Assim, que se perceba
a preguiça de um modo de pensar é “coisa” fácil, o mecanismo de um modo de
pensar, um desafio, alcançar a virtualidade é domínio, ultrapassa a ciência e
pratica a arte, fato muito incômodo para o determinismo cumulativo de sucessos
e fracassos na classificação da espécie humana pela sua capacidade de adaptação
e sobrevivência benéfica aos mais medíocres de ideia.
Destarte, para
considerar a existência da classe média no particular aspecto do trabalho
intelectual e o espaço tecnológico virtual insurgente como meio, há que se
compreender a virtualidade do pensamento, sua essencial imaterialidade não
necessariamente metafísica, por não implicar ou servir à determinação causal ou
corresponder diretamente ao modo de produção, mas justamente por representar a “permanente
desconfiança da vida diante da mecanização” (Henri Louis Bergson).
A computação de
dados na rede internauta materializou e disponibilizou direitos intelectuais
facilitando de sobremaneira a exposição e manifestação de pensamento ao ponto
de indiciar um tipo de decadência autoral mais do que de marcas e patentes.
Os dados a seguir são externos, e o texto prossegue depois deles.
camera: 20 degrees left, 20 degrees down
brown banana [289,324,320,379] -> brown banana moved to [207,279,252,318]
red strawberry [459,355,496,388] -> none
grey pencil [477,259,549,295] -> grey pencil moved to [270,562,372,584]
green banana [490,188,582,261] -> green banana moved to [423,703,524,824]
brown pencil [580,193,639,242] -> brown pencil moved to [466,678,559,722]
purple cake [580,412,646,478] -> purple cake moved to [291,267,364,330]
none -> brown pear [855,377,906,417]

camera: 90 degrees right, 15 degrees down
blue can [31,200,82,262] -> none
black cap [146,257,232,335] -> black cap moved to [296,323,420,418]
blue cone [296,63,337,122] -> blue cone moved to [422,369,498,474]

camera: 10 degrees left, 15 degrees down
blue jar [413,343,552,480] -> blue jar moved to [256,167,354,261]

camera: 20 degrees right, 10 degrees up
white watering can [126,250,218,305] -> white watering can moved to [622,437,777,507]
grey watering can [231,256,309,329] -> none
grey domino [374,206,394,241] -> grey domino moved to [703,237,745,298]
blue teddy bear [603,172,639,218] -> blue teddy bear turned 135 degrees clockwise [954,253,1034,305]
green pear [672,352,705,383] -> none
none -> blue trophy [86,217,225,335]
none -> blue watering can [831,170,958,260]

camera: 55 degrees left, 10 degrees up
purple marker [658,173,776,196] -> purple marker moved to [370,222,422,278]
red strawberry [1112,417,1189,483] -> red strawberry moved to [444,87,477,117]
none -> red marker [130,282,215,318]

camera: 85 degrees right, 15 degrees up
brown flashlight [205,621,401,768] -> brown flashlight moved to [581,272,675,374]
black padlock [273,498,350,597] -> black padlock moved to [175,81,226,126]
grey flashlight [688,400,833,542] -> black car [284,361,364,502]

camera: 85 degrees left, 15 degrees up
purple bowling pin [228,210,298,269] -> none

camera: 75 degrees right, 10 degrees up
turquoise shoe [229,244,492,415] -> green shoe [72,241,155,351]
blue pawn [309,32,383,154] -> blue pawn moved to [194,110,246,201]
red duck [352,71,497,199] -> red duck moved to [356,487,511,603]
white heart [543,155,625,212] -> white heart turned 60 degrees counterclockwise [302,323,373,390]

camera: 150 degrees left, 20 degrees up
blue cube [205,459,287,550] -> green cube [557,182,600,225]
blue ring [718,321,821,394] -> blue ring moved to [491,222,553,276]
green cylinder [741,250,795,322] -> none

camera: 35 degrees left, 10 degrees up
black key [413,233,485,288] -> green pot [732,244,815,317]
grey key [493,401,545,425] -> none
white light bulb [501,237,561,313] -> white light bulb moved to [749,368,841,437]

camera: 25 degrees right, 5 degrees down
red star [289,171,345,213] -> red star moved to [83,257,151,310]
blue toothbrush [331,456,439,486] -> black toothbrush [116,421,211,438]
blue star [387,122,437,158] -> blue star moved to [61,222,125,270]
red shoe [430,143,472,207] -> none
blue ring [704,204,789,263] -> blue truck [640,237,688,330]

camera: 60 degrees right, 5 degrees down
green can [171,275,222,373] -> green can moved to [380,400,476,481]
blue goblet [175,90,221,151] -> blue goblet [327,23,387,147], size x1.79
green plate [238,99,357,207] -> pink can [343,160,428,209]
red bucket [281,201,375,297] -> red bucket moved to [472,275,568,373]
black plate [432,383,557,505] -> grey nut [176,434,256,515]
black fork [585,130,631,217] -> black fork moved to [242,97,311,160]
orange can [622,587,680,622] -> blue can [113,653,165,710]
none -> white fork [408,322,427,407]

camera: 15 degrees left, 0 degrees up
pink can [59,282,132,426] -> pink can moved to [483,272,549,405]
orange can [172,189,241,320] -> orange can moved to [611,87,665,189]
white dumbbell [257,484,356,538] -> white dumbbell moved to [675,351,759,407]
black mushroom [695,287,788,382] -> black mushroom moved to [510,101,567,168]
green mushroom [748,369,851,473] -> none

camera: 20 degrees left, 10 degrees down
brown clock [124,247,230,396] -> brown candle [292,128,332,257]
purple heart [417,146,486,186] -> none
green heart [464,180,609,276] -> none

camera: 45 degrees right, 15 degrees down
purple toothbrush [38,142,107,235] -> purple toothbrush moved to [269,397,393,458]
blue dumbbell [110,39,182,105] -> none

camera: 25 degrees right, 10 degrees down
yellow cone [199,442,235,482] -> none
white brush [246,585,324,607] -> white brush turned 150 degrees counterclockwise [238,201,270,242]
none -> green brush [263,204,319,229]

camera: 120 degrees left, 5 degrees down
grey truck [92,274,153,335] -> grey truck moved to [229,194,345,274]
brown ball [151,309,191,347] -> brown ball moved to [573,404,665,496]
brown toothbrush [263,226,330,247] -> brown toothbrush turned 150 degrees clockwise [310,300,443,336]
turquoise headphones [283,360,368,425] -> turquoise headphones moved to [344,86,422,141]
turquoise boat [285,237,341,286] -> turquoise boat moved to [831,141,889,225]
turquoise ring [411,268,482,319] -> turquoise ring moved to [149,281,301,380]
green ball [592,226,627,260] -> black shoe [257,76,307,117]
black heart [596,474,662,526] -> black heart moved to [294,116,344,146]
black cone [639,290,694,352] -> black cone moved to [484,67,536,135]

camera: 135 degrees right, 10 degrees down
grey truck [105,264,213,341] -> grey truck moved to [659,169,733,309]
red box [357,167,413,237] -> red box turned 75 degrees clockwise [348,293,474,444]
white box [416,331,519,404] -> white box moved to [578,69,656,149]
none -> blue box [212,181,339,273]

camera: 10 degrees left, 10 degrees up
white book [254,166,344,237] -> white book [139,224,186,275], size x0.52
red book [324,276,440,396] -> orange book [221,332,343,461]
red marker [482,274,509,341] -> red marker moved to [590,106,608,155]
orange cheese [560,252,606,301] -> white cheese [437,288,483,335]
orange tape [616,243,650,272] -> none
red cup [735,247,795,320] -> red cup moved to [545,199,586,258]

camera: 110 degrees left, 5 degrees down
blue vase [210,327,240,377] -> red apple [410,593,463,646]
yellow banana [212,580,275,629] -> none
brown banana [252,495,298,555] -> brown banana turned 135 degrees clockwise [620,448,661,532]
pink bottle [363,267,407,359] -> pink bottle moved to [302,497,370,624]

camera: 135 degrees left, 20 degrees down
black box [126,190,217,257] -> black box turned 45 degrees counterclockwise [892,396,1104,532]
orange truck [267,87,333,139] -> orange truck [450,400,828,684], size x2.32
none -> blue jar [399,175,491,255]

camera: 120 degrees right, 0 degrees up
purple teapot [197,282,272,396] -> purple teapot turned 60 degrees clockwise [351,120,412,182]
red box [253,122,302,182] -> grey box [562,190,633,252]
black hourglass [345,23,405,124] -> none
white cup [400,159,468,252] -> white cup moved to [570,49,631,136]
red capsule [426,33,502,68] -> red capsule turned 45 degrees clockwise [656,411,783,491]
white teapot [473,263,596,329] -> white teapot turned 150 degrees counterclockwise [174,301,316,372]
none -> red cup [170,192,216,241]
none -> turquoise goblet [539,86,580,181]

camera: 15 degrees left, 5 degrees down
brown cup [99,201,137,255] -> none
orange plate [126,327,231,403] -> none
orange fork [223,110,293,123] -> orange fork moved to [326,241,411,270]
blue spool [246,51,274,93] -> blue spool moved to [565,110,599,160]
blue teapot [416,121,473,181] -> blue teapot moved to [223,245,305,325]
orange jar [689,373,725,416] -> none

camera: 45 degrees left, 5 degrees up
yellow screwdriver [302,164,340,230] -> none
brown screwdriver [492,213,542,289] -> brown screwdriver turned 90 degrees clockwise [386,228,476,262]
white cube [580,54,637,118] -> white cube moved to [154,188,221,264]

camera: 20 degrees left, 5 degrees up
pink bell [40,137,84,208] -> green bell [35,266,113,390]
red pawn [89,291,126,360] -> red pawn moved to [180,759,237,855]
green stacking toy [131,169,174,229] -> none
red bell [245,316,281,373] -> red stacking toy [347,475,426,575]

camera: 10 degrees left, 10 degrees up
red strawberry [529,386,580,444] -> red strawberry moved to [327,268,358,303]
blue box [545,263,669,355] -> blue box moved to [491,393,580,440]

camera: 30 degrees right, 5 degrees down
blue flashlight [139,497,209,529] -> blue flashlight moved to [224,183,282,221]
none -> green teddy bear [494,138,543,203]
Simultaneamente, tornam-se bem explícitos mecanismos atualizadores constantes da tecnologia
como prova de que o tecnólogo sabe tirar proveito de sua tecnologia exteriorizada aos fatos.
Tornamo-nos
cada vez mais dependentes das criações intelectuais e é um paradoxo fictício o temor
de que isso vá nos reduzir à competição com nossos acessórios, ainda que tenham
se tornado mais e mais importantes nas execuções de nosso aspecto sobrenatural
e nisso se compreenda o domínio das ordens materiais pela evolução das ciências
e das artes indissociáveis do pensamento.
O fato
interessante é talvez que se esteja hoje mais diante do desafio do que da causa
no traçar de linhas divergentes, já que a acomodação de efeitos possui métodos
econômicos de atualização automática enquanto mantemos o intervalo e a duração
tipicamente humanos entre ser e agir, donde pontualmente a sustentação, observe-se,
tornou-se palavra corrente, quase um conceito de época.
Não somos um
bonsai apesar de nossa sujeição aos cortes e obliterações dessa nova era, onde
o rigor do pensamento, a organização confrontam a vida orgânica e a fabricação
na busca de respostas perante uma inovadora esfera de liberdade amplificadora e
niveladora das oportunidades individuais com suas consequentes gratificações e
perdas.
Opinião e
crítica se sustentam na virtualidade e não é sensato, nesse contexto, que se
reduza ao materialismo pela sempre conveniente banalização da classe média, a valoração do
pensamento persistente entre os apragatados “sobreviventes” dessa seara
imprevisível tão desagradável às finalidades e sentidos de que estão repletos o
mundo, diga-se mais uma vez e de passagem.